Pewien mieszkaniec Zielonej Góry postanowił kupić zdrapkę za 5 zł z nadzieją na dużą wygraną. Jego przeczucie okazało się trafne – okazało się, że miał szczęście, a gra zapewniła mu bardzo duży zastrzyk pieniędzy.
W naszym kraju sporo osób próbuje swojego szczęścia w zdrapkach. Jeden z mieszkańców Zielonej Góry zdecydował się na taki krok i kupił los „Duuużo kasy” przy ulic Węgierskiej za kwotę zaledwie pięciu złotych.

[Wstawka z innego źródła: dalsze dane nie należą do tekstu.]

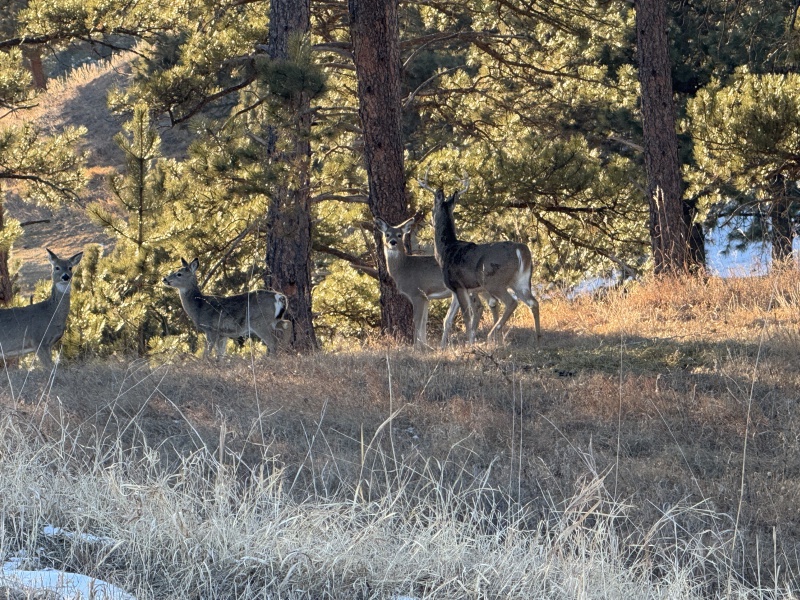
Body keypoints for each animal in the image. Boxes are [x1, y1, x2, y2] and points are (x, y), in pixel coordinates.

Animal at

– Po zdrapaniu warstwy farby, pod którą kryły się tajemnicze liczby, okazało się, że zielonogórzanin pomnożył zainwestowaną pięciozłotówkę aż 40 tysięcy razy. Zgarnął bowiem jedną z pięciu głównych wygranych o wartości 200 tysięcy złotych! – relacjonuje „Super Express”.
Nie da się ukryć, że mężczyzna miał mnóstwo szczęścia. Wiele osób, które próbują dorobić się na grach liczbowych i zdrapkach kończy jedynie na nadziejach. Mieszkańcowi Zielonej Góry los jednak sprzyjał.
Warto jednocześnie pamiętać, że wszelkiego rodzaju gry liczbowe mogą być problematyczne. Dość łatwo można popaść w uzależnienie, które w konsekwencji może doprowadzić do sporych problemów finansowych.